2.2.5.1.2. FROM Job Configuration

Inputs associated with the Job configuration for the FROM direction include:

Input Type Description Example
URI String The Kite dataset URI to use. Required. See notes below. dataset:hdfs:/tmp/ns/ds

2.2.5.1.2.1. Notes

  1. The URI and the authority from the link configuration will be merged to create a complete dataset URI internally. If the given dataset URI contains authority, the authority from the link configuration will be ignored.
  2. Only hdfs and hive are supported currently.

2.2.5.1.3. TO Job Configuration

Inputs associated with the Job configuration for the TO direction include:

Input Type Description Example
URI String The Kite dataset URI to use. Required. See note below. dataset:hdfs:/tmp/ns/ds
File format Enum The format of the data the kite dataset should write out.
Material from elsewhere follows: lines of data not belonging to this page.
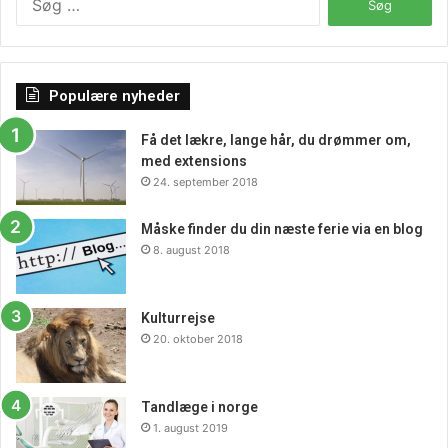
efter:
Populære nyheder
Få det lækre, lange hår, du drømmer om,
med extensions
24. september 2018
Måske finder du din næste ferie via en blog
8. august 2018
Kulturrejse
20. oktober 2018
Tandlæge i norge
1. august 2019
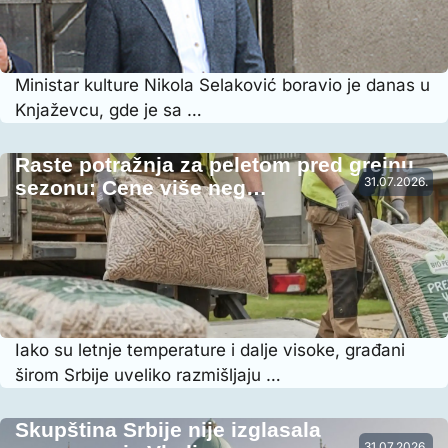
Ministar kulture Nikola Selaković boravio je danas u
Knjaževcu, gde je sa …
Raste potražnja za peletom pred grejnu
31.07.2026.
sezonu: Cene više neg…
Iako su letnje temperature i dalje visoke, građani
širom Srbije uveliko razmišljaju …
Skupština Srbije nije izglasala
31.07.2026.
Optional. See note below. PARQUET

2.2.5.1.3.1. Notes

  1. The URI and the authority from the link configuration will be merged to create a complete dataset URI internally. If the given dataset URI contains authority, the authority from the link configuration will be ignored.
  2. Only hdfs and hive are supported currently.

2.2.5.2. Partitioner

The kite connector only creates one partition currently.

2.2.5.3. Extractor

During the extraction phase, Kite is used to query a dataset. Since there is only one dataset to query, only a single reader is created to read the dataset.

NOTE: The avro schema kite generates will be slightly different than the original schema. This is because avro identifiers have strict naming requirements.

2.2.5.4. Loader

During the loading phase, Kite is used to write several temporary datasets. The number of temporary datasets is equivalent to the number of loaders that are being used.

2.2.5.5. Destroyers

The Kite connector TO destroyer merges all the temporary datasets into a single dataset.